1. The cold heading machine for forming the conductive electrode is used for cold heading a blank into the electrode and is characterized by comprising a machine body (1), a feeding disc (2) for placing a coiled blank, a cutter (3) arranged on the machine body (1) and used for cutting the blank, a die cavity (4) arranged on the machine body (1) and positioned beside the cutter (3), a first pressing column (5) for cold heading the blank in the die cavity (4), a second pressing column (6) for cold heading the blank in the die cavity (4) for the second time, and a stripper plate (7) for unloading the electrode formed by cold heading of the blank in the die cavity (4);

The machine body (1) is also provided with a feed groove (8) for aligning the blanks to ensure that the cutter (3) accurately cuts the blanks;

The cutter (3) is further provided with a clamping jaw for clamping the blank so that the cutter (3) can cut the blank, and the clamping jaw can convey the cut blank into the die cavity (4);

The machine body (1) is also provided with a first pit (9) beside the die cavity (4), and the space between the die cavity (4) and the first pit (9) is the same as the space between the first pressing column (5) and the second pressing column (6); the depth value of the first pit (9) is larger than that of the die cavity (4), and the length value of the second pressing column (6) is larger than that of the first pressing column (5);

the first pressing column (5) and the second pressing column (6) are connected into an integral structure, the first pressing column (5) is driven by a horizontal cylinder (17) to move in the horizontal direction, and the first pressing column (5) and the horizontal cylinder (17) are driven by a longitudinal cylinder (18) to move longitudinally.
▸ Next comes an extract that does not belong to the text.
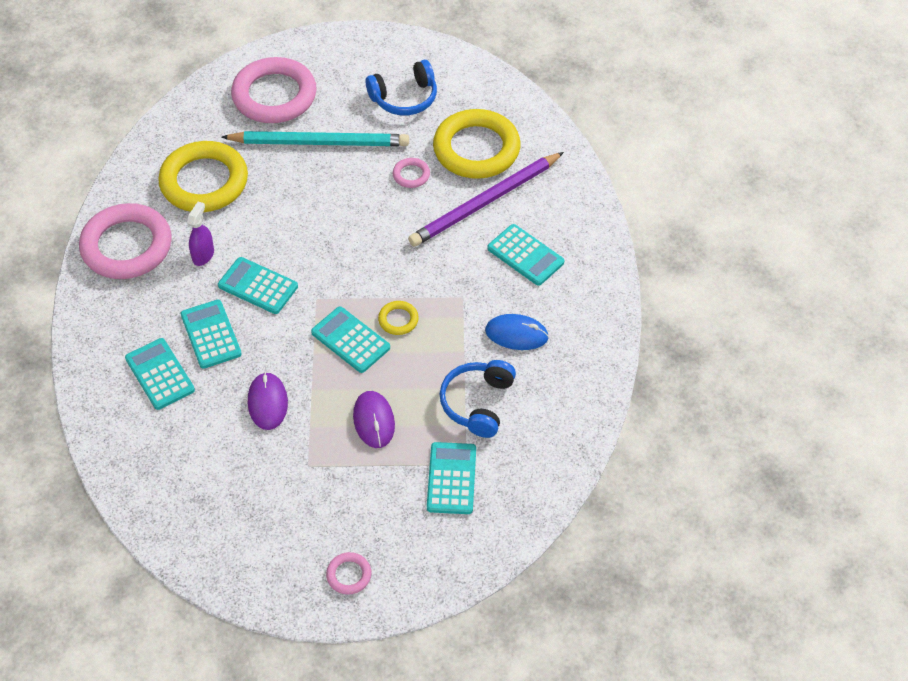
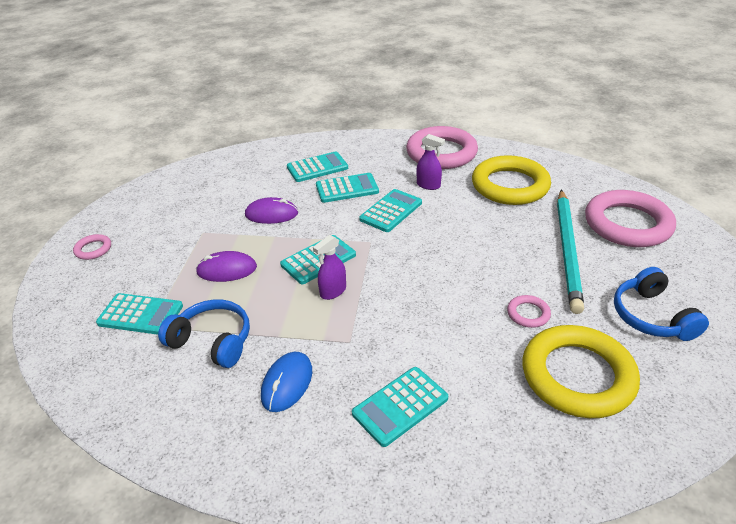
camera: 100 degrees right, 15 degrees down
(398, 320) = (333, 291): yellow ring -> purple spray bottle
(485, 202) = (487, 375): purple pencil -> none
2. The cold heading machine for forming the conductive electrode according to claim 1, wherein a second pit (10) located beside the die cavity (4) is further arranged on the machine body (1), a cavity (11) for communicating the die cavity (4) with the second pit (10) is arranged between the die cavity (4) and the second pit (10), the stripper plate (7) is arranged in the cavity (11), the stripper plate (7) rotates around a rotating shaft (12), a first elbow (13) and a second elbow (14) are respectively arranged at two ends of the stripper plate (7), the first elbow (13) is located in the die cavity (4), and the second elbow (14) is located in the second pit (10); a third pressing column (15) is arranged beside the second pit (10), and the third pressing column (15) is used for punching a second elbow (14) in the second pit (10) in a reciprocating mode.

3. Cold heading machine for conductive electrode shaping according to claim 2, characterized in that the back of the first elbow (13) is limited by a limit block (16); the first press column (5) is provided with a groove which is consistent with the outline of the electrode finished product.

4. A cold heading process of a cold heading machine for forming a conductive electrode according to claim 1, comprising the steps of:

Step one, feeding, namely feeding coiled blanks and quantitatively feeding;

cutting the blank quantitatively to obtain a blank with a preset length;

5. The cold heading process according to claim 4, wherein in the first step, coiled blanks are placed in a feeding tray, and quantitative feeding is achieved through the feeding tray; in the second step, the blank is cut by a cutter, a clamping jaw used for clamping the blank so that the cutter can cut the blank is arranged beside the cutter, and the clamping jaw can convey the cut blank into a die cavity; in the third step, the first compression column is driven by a horizontal cylinder to move horizontally, and the first compression column and the horizontal cylinder are driven by a longitudinal cylinder to move longitudinally; in the fourth step, the second pressing column is rigidly connected with the first pressing column.

6. The cold heading process according to claim 4, wherein in the fifth step, a first elbow and a second elbow are respectively arranged at two ends of the stripper plate, the first elbow is located in the die cavity, and the second elbow is adjacent to and can be pushed by the third press column.

7. The cold heading process of claim 5, wherein the second press stud has a length that is greater than the length of the first press stud.